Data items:
.....

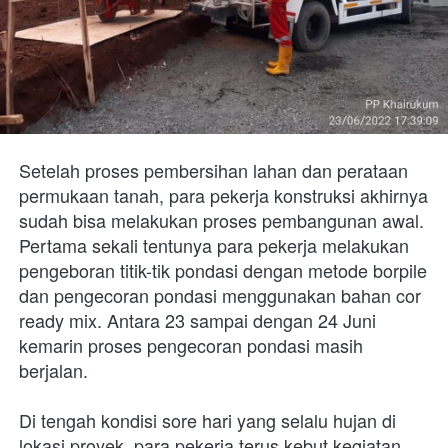
Setelah proses pembersihan lahan dan perataan 
permukaan tanah, para pekerja konstruksi akhirnya 
sudah bisa melakukan proses pembangunan awal. 
Pertama sekali tentunya para pekerja melakukan 
pengeboran titik-tik pondasi dengan metode borpile 
dan pengecoran pondasi menggunakan bahan cor 
ready mix. Antara 23 sampai dengan 24 Juni 
kemarin proses pengecoran pondasi masih 
berjalan. 
Di tengah kondisi sore hari yang selalu hujan di 
lokasi proyek, para pekerja terus kebut kegiatan 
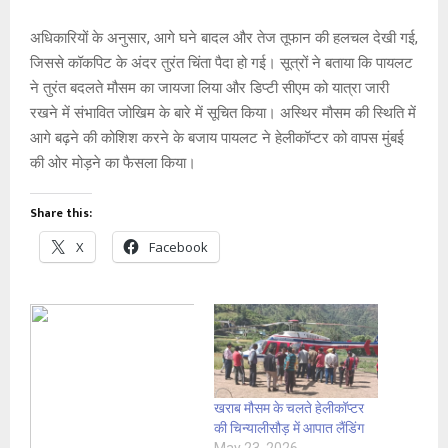
अधिकारियों के अनुसार, आगे घने बादल और तेज तूफान की हलचल देखी गई,
जिससे कॉकपिट के अंदर तुरंत चिंता पैदा हो गई। सूत्रों ने बताया कि पायलट
ने तुरंत बदलते मौसम का जायजा लिया और डिप्टी सीएम को यात्रा जारी
रखने में संभावित जोखिम के बारे में सूचित किया। अस्थिर मौसम की स्थिति में
आगे बढ़ने की कोशिश करने के बजाय पायलट ने हेलीकॉप्टर को वापस मुंबई
की ओर मोड़ने का फैसला किया।
Share this:
X
Facebook
खराब मौसम के चलते हेलीकॉप्टर
की चिन्यालीसौड़ में आपात लैंडिंग
May 23, 2026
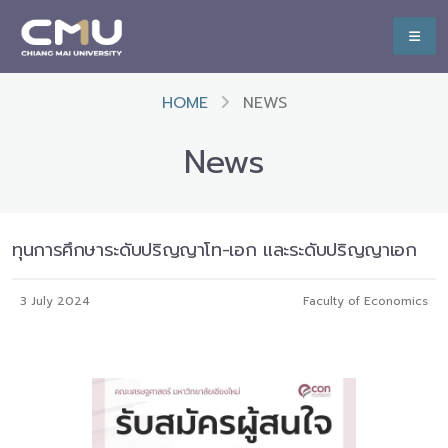
HOME
NEWS
News
ทุนการศึกษาระดับปริญญาโท-เอก และระดับปริญญาเอก
3 July 2024
Faculty of Economics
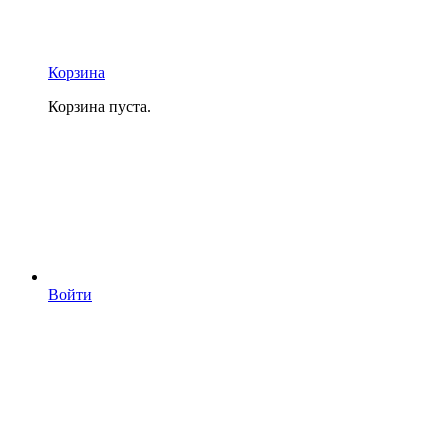
Корзина
Корзина пуста.
Войти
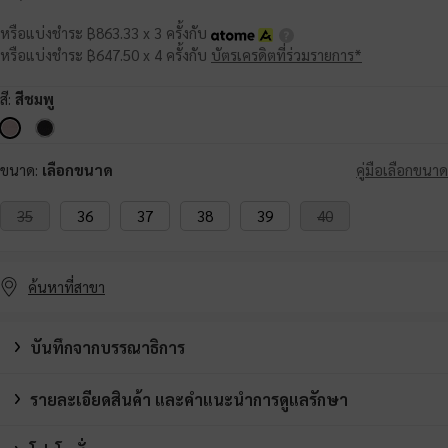
หรือแบ่งชำระ ฿863.33 x 3 ครั้งกับ
หรือแบ่งชำระ ฿647.50 x 4 ครั้งกับ
บัตรเครดิตที่ร่วมรายการ*
สี:
สีชมพู
ขนาด:
เลือกขนาด
คู่มือเลือกขนาด
35
36
37
38
39
40
ค้นหาที่สาขา
บันทึกจากบรรณาธิการ
รายละเอียดสินค้า และคำแนะนำการดูแลรักษา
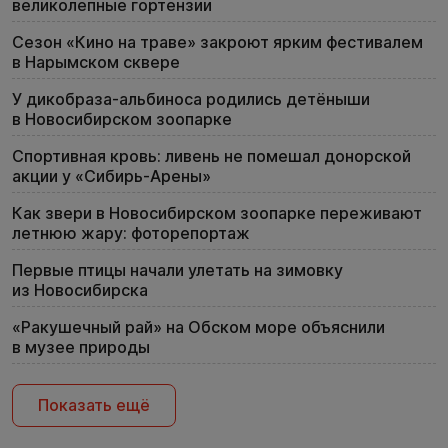
великолепные гортензии
Сезон «Кино на траве» закроют ярким фестивалем
в Нарымском сквере
У дикобраза-альбиноса родились детёныши
в Новосибирском зоопарке
Спортивная кровь: ливень не помешал донорской
акции у «Сибирь-Арены»
Как звери в Новосибирском зоопарке переживают
летнюю жару: фоторепортаж
Первые птицы начали улетать на зимовку
из Новосибирска
«Ракушечный рай» на Обском море объяснили
в музее природы
Показать ещё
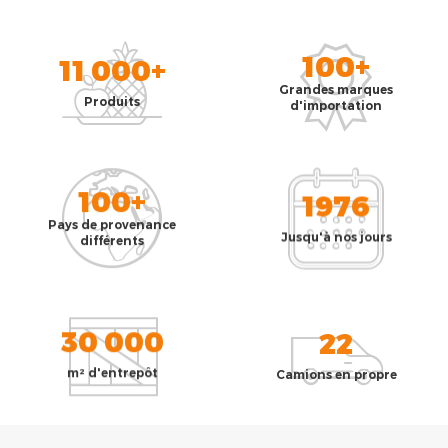
100+
11 000+
Grandes marques
Produits
d'importation
100+
1976
Pays de provenance
Jusqu'à nos jours
différents
30 000
22
m² d'entrepôt
Camions en propre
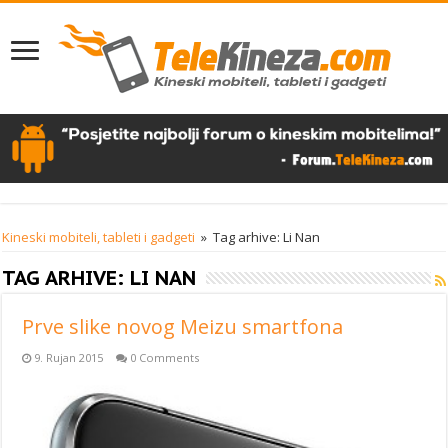
Kineski mobiteli, tableti i gadgeti
»
Tag arhive: Li Nan
TAG ARHIVE:
LI NAN
Prve slike novog Meizu smartfona
9. Rujan 2015
0 Comments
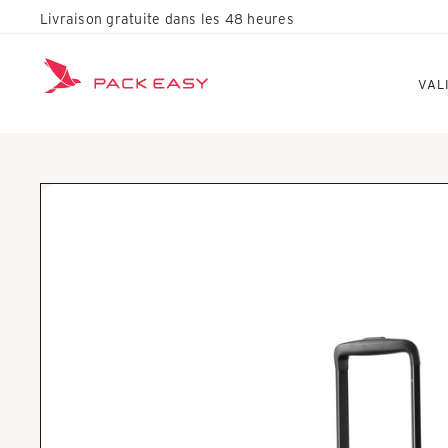
Passer
Livraison gratuite dans les 48 heures
Diaporama
au
Pause
contenu
K
VAL
o
f
f
e
r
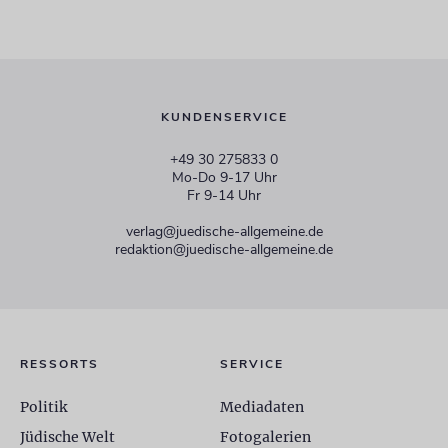
KUNDENSERVICE
+49 30 275833 0
Mo-Do 9-17 Uhr
Fr 9-14 Uhr
verlag@juedische-allgemeine.de
redaktion@juedische-allgemeine.de
RESSORTS
SERVICE
Politik
Mediadaten
Jüdische Welt
Fotogalerien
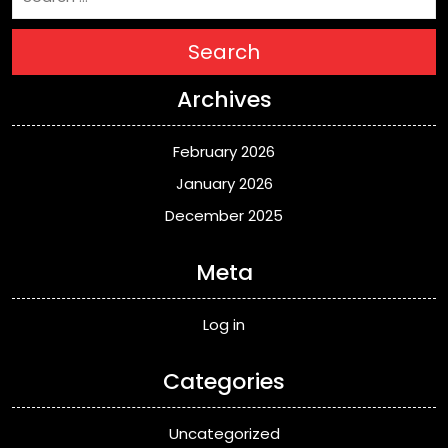
Search
Archives
February 2026
January 2026
December 2025
Meta
Log in
Categories
Uncategorized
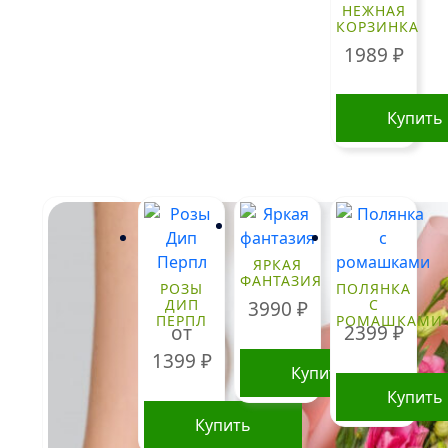
НЕЖНАЯ
КОРЗИНКА
1989
₽
Купить
ЯРКАЯ
ФАНТАЗИЯ
РОЗЫ
ПОЛЯНКА
ДИП
С
3990
₽
ПЕРПЛ
РОМАШКАМИ
от
2399
₽
1399
₽
Купить
Купить
Купить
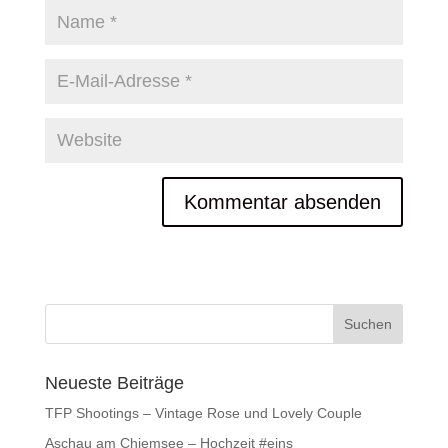
Neueste Beiträge
TFP Shootings – Vintage Rose und Lovely Couple
Aschau am Chiemsee – Hochzeit #eins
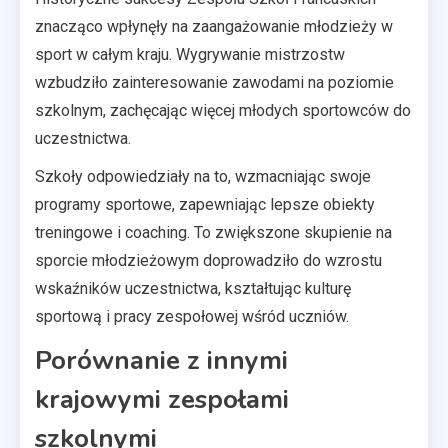
znacząco wpłynęły na zaangażowanie młodzieży w
sport w całym kraju. Wygrywanie mistrzostw
wzbudziło zainteresowanie zawodami na poziomie
szkolnym, zachęcając więcej młodych sportowców do
uczestnictwa.
Szkoły odpowiedziały na to, wzmacniając swoje
programy sportowe, zapewniając lepsze obiekty
treningowe i coaching. To zwiększone skupienie na
sporcie młodzieżowym doprowadziło do wzrostu
wskaźników uczestnictwa, kształtując kulturę
sportową i pracy zespołowej wśród uczniów.
Porównanie z innymi
krajowymi zespołami
szkolnymi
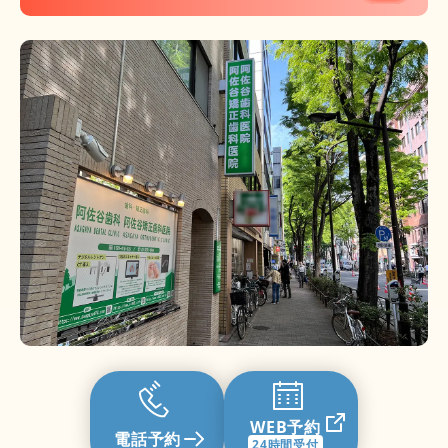
ケイズデンタルクリニック
飯島矯正歯科
WEB予約
電話予約
24時間受付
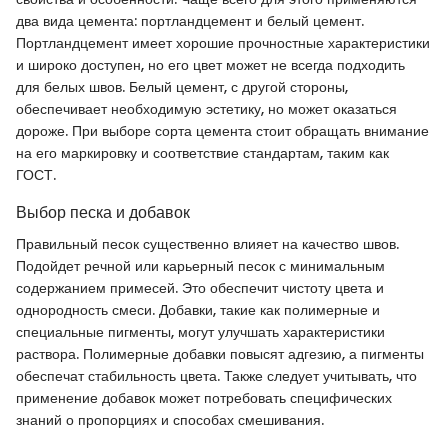
два вида цемента: портландцемент и белый цемент.
Портландцемент имеет хорошие прочностные характеристики
и широко доступен, но его цвет может не всегда подходить
для белых швов. Белый цемент, с другой стороны,
обеспечивает необходимую эстетику, но может оказаться
дороже. При выборе сорта цемента стоит обращать внимание
на его маркировку и соответствие стандартам, таким как
ГОСТ.
Выбор песка и добавок
Правильный песок существенно влияет на качество швов.
Подойдет речной или карьерный песок с минимальным
содержанием примесей. Это обеспечит чистоту цвета и
однородность смеси. Добавки, такие как полимерные и
специальные пигменты, могут улучшать характеристики
раствора. Полимерные добавки повысят адгезию, а пигменты
обеспечат стабильность цвета. Также следует учитывать, что
применение добавок может потребовать специфических
знаний о пропорциях и способах смешивания.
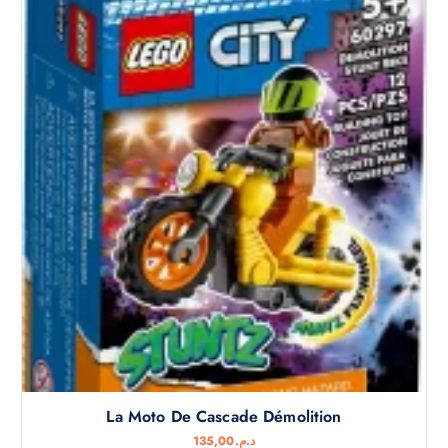
La Moto De Cascade Démolition
135,00
د.م.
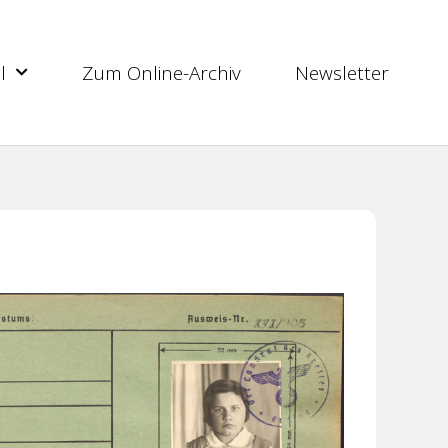
l
Zum Online-Archiv
Newsletter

.....

Could you write the entries out again exactly, without their pictures?

Setelah proses pembersihan lahan dan perataan 
permukaan tanah, para pekerja konstruksi akhirnya 
sudah bisa melakukan proses pembangunan awal. 
Pertama sekali tentunya para pekerja melakukan 
pengeboran titik-tik pondasi dengan metode borpile 
dan pengecoran pondasi menggunakan bahan cor 
ready mix. Antara 23 sampai dengan 24 Juni 
kemarin proses pengecoran pondasi masih 
berjalan. 
Di tengah kondisi sore hari yang selalu hujan di 
lokasi proyek, para pekerja terus kebut kegiatan 
अधिकारियों के अनुसार, आगे घने बादल और तेज तूफान की हलचल देखी गई,
जिससे कॉकपिट के अंदर तुरंत चिंता पैदा हो गई। सूत्रों ने बताया कि पायलट
ने तुरंत बदलते मौसम का जायजा लिया और डिप्टी सीएम को यात्रा जारी
रखने में संभावित जोखिम के बारे में सूचित किया। अस्थिर मौसम की स्थिति में
आगे बढ़ने की कोशिश करने के बजाय पायलट ने हेलीकॉप्टर को वापस मुंबई
की ओर मोड़ने का फैसला किया।
Share this:
X
Facebook
खराब मौसम के चलते हेलीकॉप्टर
की चिन्यालीसौड़ में आपात लैंडिंग
May 23, 2026
HOME
NEWS
News
ทุนการศึกษาระดับปริญญาโท-เอก และระดับปริญญาเอก
3 July 2024
Faculty of Economics
Корзина
Корзина пуста.
Войти
หรือแบ่งชำระ ฿863.33 x 3 ครั้งกับ
หรือแบ่งชำระ ฿647.50 x 4 ครั้งกับ
บัตรเครดิตที่ร่วมรายการ*
สี:
สีชมพู
ขนาด:
เลือกขนาด
คู่มือเลือกขนาด
35
36
37
38
39
40
ค้นหาที่สาขา
บันทึกจากบรรณาธิการ
รายละเอียดสินค้า และคำแนะนำการดูแลรักษา
великолепные гортензии
Сезон «Кино на траве» закроют ярким фестивалем
в Нарымском сквере
У дикобраза-альбиноса родились детёныши
в Новосибирском зоопарке
Спортивная кровь: ливень не помешал донорской
акции у «Сибирь-Арены»
Как звери в Новосибирском зоопарке переживают
летнюю жару: фоторепортаж
Первые птицы начали улетать на зимовку
из Новосибирска
«Ракушечный рай» на Обском море объяснили
в музее природы
Показать ещё
100+
11 000+
Grandes marques
Produits
d'importation
100+
1976
Pays de provenance
Jusqu'à nos jours
différents
30 000
22
m² d'entrepôt
Camions en propre
Kineski mobiteli, tableti i gadgeti
»
Tag arhive: Li Nan
TAG ARHIVE:
LI NAN
Prve slike novog Meizu smartfona
9. Rujan 2015
0 Comments
Passer
Livraison gratuite dans les 48 heures
Diaporama
au
Pause
contenu
K
VAL
o
f
f
e
r
KUNDENSERVICE
+49 30 275833 0
Mo-Do 9-17 Uhr
Fr 9-14 Uhr
verlag@juedische-allgemeine.de
redaktion@juedische-allgemeine.de
RESSORTS
SERVICE
Politik
Mediadaten
Jüdische Welt
Fotogalerien
Search
Archives
February 2026
January 2026
December 2025
Meta
Log in
Categories
Uncategorized
НЕЖНАЯ
КОРЗИНКА
1989
₽
Купить
ЯРКАЯ
ФАНТАЗИЯ
РОЗЫ
ПОЛЯНКА
ДИП
С
3990
₽
ПЕРПЛ
РОМАШКАМИ
от
2399
₽
1399
₽
Купить
Купить
Купить
Neueste Beiträge
TFP Shootings – Vintage Rose und Lovely Couple
Aschau am Chiemsee – Hochzeit #eins
znacząco wpłynęły na zaangażowanie młodzieży w
sport w całym kraju. Wygrywanie mistrzostw
wzbudziło zainteresowanie zawodami na poziomie
szkolnym, zachęcając więcej młodych sportowców do
uczestnictwa.
Szkoły odpowiedziały na to, wzmacniając swoje
programy sportowe, zapewniając lepsze obiekty
treningowe i coaching. To zwiększone skupienie na
sporcie młodzieżowym doprowadziło do wzrostu
wskaźników uczestnictwa, kształtując kulturę
sportową i pracy zespołowej wśród uczniów.
Porównanie z innymi
krajowymi zespołami
szkolnymi
ケイズデンタルクリニック
飯島矯正歯科
WEB予約
電話予約
24時間受付
два вида цемента: портландцемент и белый цемент.
Портландцемент имеет хорошие прочностные характеристики
и широко доступен, но его цвет может не всегда подходить
для белых швов. Белый цемент, с другой стороны,
обеспечивает необходимую эстетику, но может оказаться
дороже. При выборе сорта цемента стоит обращать внимание
на его маркировку и соответствие стандартам, таким как
ГОСТ.
Выбор песка и добавок
Правильный песок существенно влияет на качество швов.
Подойдет речной или карьерный песок с минимальным
содержанием примесей. Это обеспечит чистоту цвета и
однородность смеси. Добавки, такие как полимерные и
специальные пигменты, могут улучшать характеристики
раствора. Полимерные добавки повысят адгезию, а пигменты
обеспечат стабильность цвета. Также следует учитывать, что
применение добавок может потребовать специфических
знаний о пропорциях и способах смешивания.
La Moto De Cascade Démolition
135,00
د.م.
l
Zum Online-Archiv
Newsletter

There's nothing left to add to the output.